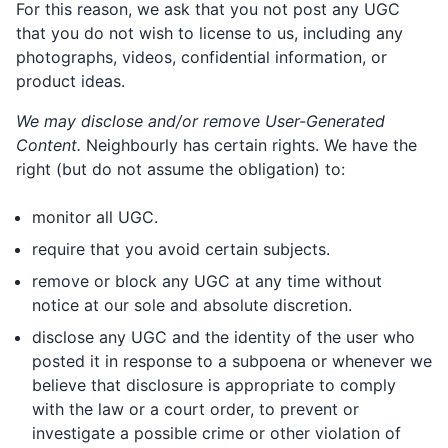
For this reason, we ask that you not post any UGC
that you do not wish to license to us, including any
photographs, videos, confidential information, or
product ideas.
We may disclose and/or remove User-Generated
Content.
Neighbourly has certain rights. We have the
right (but do not assume the obligation) to:
monitor all UGC.
require that you avoid certain subjects.
remove or block any UGC at any time without
notice at our sole and absolute discretion.
disclose any UGC and the identity of the user who
posted it in response to a subpoena or whenever we
believe that disclosure is appropriate to comply
with the law or a court order, to prevent or
investigate a possible crime or other violation of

★ ★ ★ ★

Reproduce the text of the material with every occurrence of "UGC" replaced by "user content" and all other text unchanged. Omit the pictures.

For this reason, we ask that you not post any user content
that you do not wish to license to us, including any
photographs, videos, confidential information, or
product ideas.
We may disclose and/or remove User-Generated
Content.
Neighbourly has certain rights. We have the
right (but do not assume the obligation) to:
monitor all user content.
require that you avoid certain subjects.
remove or block any user content at any time without
notice at our sole and absolute discretion.
disclose any user content and the identity of the user who
posted it in response to a subpoena or whenever we
believe that disclosure is appropriate to comply
with the law or a court order, to prevent or
investigate a possible crime or other violation of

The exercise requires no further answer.